Note that the VizQL Server, Application Server, Data Server, and Data Engine processes on the primary node are isolated from the background processes, which are running on the worker node.

The Process Status table for this configuration would look like this:

Configuration notes

  • The primary node runs two VizQL Server processes, two Cache Server processes, and two Data Server processes.

  • As a general rule, run a Cache Server process for every VizQL Server process on the node.

  • Isolate the Backgrounder processes by configuring them to run on the worker node. To calculate the minimum number of Backgrounder processes to run, divide the computer’s total number of cores by 4. To calculate the maximum number, divide the computer's total cores by 2.

  • Isolate the Backgrounder processes from the VizQL Server, Application Server, Data Server, and Data Engine processes.

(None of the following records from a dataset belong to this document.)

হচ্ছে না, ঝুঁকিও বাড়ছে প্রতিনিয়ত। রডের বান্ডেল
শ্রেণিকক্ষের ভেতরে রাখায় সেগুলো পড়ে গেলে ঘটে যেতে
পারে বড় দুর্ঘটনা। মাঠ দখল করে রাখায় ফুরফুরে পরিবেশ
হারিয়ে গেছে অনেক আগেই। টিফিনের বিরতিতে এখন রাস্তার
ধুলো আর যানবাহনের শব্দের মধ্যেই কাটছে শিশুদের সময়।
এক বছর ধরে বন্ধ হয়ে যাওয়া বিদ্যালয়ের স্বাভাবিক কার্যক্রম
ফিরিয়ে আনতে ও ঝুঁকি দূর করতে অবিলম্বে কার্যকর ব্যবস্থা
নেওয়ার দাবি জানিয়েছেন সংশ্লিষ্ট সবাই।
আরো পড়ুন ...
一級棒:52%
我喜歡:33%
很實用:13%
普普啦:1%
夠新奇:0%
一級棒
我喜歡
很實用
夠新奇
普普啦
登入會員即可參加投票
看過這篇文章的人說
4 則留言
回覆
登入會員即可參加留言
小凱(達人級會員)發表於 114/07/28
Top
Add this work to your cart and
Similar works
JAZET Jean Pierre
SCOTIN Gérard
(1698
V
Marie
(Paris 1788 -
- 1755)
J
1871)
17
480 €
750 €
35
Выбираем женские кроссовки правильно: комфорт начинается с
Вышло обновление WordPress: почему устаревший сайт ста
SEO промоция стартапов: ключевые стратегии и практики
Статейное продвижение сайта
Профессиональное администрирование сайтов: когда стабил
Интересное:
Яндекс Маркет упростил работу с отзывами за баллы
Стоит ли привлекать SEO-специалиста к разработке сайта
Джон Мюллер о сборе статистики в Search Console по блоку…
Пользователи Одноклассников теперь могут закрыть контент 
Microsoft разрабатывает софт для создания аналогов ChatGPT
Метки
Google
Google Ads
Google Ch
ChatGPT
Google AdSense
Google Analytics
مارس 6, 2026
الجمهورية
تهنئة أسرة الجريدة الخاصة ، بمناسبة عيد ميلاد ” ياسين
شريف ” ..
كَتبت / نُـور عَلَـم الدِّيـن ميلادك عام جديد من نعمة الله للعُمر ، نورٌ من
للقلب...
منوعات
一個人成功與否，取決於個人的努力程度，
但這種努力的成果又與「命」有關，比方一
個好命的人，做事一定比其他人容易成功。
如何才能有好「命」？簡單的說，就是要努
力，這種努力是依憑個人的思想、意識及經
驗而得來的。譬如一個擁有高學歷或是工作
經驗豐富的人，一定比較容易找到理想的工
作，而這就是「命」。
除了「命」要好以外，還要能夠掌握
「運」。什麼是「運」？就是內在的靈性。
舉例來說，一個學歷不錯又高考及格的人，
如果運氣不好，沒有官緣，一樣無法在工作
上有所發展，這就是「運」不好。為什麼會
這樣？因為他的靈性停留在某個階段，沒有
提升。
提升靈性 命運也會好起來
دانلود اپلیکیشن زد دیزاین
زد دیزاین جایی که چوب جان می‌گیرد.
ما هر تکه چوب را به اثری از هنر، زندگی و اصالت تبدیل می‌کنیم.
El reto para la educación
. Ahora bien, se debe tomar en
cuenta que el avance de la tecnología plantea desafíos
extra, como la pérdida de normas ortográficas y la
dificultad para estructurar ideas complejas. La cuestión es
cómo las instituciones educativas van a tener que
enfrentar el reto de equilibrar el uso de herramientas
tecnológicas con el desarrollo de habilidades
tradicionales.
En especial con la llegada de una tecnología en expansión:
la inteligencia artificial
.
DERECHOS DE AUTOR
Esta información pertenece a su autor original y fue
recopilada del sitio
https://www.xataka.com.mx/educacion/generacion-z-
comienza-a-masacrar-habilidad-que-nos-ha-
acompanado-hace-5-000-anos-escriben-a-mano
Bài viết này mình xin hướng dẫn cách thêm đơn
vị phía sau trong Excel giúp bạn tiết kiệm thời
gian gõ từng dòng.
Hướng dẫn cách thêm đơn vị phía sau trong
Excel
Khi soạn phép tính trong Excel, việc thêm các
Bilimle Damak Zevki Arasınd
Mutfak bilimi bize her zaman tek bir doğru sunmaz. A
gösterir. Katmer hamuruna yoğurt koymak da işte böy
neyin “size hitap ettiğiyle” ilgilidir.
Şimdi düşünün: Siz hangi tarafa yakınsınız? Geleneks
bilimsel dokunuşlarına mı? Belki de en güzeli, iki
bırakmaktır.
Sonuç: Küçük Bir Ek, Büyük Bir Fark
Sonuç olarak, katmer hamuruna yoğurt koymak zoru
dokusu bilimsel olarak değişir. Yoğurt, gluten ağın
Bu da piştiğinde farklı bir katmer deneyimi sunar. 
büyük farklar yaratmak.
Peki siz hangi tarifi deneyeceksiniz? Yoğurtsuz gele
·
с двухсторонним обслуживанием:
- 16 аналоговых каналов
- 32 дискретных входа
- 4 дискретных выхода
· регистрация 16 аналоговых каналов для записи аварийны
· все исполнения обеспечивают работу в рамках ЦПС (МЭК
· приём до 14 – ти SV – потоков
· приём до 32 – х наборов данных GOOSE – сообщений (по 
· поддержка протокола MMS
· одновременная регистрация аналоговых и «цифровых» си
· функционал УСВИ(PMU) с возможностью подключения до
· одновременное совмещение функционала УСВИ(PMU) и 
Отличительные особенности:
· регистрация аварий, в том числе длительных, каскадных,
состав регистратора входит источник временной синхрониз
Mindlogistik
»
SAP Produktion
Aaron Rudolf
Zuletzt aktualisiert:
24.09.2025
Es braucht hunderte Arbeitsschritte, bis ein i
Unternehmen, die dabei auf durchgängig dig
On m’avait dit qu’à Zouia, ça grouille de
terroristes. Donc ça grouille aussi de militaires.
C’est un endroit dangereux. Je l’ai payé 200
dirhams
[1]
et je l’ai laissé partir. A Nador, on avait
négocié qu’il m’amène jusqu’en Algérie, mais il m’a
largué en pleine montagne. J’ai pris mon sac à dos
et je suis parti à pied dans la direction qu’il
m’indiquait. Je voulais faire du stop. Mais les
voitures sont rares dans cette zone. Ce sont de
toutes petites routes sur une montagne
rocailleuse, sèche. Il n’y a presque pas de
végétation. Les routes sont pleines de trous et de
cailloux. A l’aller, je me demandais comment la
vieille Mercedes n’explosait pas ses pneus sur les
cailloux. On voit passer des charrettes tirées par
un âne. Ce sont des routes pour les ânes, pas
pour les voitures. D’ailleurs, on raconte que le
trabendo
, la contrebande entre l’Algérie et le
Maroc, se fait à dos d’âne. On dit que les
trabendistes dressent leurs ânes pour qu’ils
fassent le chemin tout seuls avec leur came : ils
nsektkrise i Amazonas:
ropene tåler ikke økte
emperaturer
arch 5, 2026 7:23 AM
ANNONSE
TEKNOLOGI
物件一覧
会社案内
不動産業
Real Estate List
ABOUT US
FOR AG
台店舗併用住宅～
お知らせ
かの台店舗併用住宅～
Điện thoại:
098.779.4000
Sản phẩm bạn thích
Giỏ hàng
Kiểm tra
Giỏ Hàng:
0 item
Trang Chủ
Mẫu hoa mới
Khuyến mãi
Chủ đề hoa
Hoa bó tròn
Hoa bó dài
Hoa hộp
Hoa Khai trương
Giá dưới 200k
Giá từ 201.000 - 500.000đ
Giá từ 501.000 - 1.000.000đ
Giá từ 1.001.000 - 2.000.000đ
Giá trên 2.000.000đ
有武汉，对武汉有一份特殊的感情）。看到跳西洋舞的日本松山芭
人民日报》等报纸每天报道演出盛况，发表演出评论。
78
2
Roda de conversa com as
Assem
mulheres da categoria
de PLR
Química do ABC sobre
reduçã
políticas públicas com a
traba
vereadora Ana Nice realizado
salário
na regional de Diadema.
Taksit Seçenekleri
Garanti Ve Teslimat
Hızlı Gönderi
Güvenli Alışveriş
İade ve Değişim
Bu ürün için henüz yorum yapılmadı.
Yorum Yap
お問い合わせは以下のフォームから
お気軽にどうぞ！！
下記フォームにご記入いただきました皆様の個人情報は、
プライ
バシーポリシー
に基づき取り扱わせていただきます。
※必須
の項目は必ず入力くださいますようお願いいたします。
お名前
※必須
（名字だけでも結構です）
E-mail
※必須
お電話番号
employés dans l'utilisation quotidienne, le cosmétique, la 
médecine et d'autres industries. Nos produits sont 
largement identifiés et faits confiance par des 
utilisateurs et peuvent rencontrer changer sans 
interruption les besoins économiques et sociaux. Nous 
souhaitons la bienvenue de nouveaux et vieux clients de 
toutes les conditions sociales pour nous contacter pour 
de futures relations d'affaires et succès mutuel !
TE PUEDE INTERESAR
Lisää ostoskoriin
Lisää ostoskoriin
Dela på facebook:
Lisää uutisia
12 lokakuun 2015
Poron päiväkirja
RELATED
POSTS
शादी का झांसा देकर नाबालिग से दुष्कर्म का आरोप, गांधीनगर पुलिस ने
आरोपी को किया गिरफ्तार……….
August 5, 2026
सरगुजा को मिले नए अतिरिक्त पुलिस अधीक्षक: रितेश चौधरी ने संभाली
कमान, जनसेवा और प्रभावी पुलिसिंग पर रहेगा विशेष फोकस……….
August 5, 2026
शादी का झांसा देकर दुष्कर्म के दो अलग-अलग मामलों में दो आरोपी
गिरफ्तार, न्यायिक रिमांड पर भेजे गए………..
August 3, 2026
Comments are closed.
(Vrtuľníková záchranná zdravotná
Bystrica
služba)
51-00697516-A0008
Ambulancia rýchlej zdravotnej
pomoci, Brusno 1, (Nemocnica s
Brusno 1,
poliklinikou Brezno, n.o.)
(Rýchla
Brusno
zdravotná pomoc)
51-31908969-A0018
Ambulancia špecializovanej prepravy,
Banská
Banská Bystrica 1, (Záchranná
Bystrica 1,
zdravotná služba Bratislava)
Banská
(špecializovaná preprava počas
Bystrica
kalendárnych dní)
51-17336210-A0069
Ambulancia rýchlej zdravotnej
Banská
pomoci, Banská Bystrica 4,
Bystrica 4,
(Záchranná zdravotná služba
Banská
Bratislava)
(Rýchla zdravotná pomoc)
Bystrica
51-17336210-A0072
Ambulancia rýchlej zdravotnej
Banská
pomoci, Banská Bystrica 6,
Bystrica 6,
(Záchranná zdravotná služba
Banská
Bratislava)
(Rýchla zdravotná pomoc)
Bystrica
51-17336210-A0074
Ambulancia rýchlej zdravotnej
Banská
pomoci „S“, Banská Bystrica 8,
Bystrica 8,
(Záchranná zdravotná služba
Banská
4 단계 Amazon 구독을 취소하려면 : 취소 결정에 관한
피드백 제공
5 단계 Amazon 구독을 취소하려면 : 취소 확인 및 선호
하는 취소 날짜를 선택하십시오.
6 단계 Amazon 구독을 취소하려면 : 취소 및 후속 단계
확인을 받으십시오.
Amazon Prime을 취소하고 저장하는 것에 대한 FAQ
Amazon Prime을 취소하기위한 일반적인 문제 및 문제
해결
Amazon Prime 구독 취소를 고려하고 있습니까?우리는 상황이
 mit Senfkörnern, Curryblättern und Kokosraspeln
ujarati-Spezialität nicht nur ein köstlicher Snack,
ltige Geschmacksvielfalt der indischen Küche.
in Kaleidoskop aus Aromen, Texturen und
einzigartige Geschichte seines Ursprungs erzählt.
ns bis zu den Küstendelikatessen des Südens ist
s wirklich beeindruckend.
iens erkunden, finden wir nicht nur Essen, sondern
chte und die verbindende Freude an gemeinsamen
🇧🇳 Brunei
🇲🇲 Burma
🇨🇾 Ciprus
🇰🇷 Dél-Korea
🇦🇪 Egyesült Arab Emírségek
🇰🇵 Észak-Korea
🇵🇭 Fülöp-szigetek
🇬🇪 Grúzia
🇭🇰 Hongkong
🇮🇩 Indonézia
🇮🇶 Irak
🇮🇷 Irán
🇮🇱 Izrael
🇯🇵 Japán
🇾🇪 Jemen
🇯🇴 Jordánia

Two-node example: Optimized for user traffic

This example shows the configuration for a two-node deployment with light extract usage and heavier viewing. Both nodes are 64-bit, 8+ core, 16+ GB systems.

The Process Status table for this configuration would look like this:

Configuration notes

  • The primary node runs two VizQL Server processes, two Cache Server processes, and two Data Server processes.

  • As a general rule, run a Cache Server process for every VizQL Server process on the node.

  • Isolate the Backgrounder processes by configuring them to run on the worker node. To calculate the minimum number of Backgrounder processes to run, divide the computer’s total number of cores by 4. To calculate the maximum number, divide the computer's total cores by 2.

  • Run Data Engine processes on both nodes to split view requests between the two nodes. In a deployment where extracts are refreshed infrequently, the Data Engine and Backgrounder processes can be on the same node.

  • If extract refresh jobs will be run only during off hours, you can add Backgrounder processes on each node to maximize the number of parallel jobs that can run at one time.

Three-node example: Optimized for a balance between extracts and user traffic

A configuration of three nodes or more is recommended to achieve the best performance when you have a high amount of extract refreshing and usage, and a high number of concurrent users. In this example, all computers are assumed to be 64-bit, 16 core, 16+ GB systems.

The Process Status table for this configuration would look like this:

Configuration Notes

  • For this configuration, 16 cores are recommended for each node.

    Run two VizQL Server processes, two Cache Server processes, and two Data Server processes on the nodes that are not running Backgrounder processes.

  • As a general rule, run a Cache Server process for every VizQL Server process.

  • The Backgrounder processes are on their own node so that they do not compete for resources with the other processes. Because this node is dedicated to Backgrounder processes and they might consume 100% of the CPU resources, the recommended number of Backgrounder processes is the number of cores divided by 2. However, for a more extract heavy environment, you might want to increase the number of Backgrounder processes to equal the number of cores for the node.

  • Run Data Engine processes on the primary node and on the worker node that is not running Backgrounder processes. This allows Tableau Server to split view requests between the two nodes.

  • The user loads for the Application Server and Data Server processes can typically be handled by a single instance of each process. However, you can configure two of each process to provide redundancy.

  • Under most conditions, the primary Data Server processes and the Data Engine processes will not be a bottleneck for the system’s overall throughput as long as sufficient CPU cycles exist for them. To increase viewing capacity, add worker nodes and run dedicated VizQL Server processes on them. To increase capacity for refreshing extracts, add worker nodes and run dedicated Backgrounder processes on them.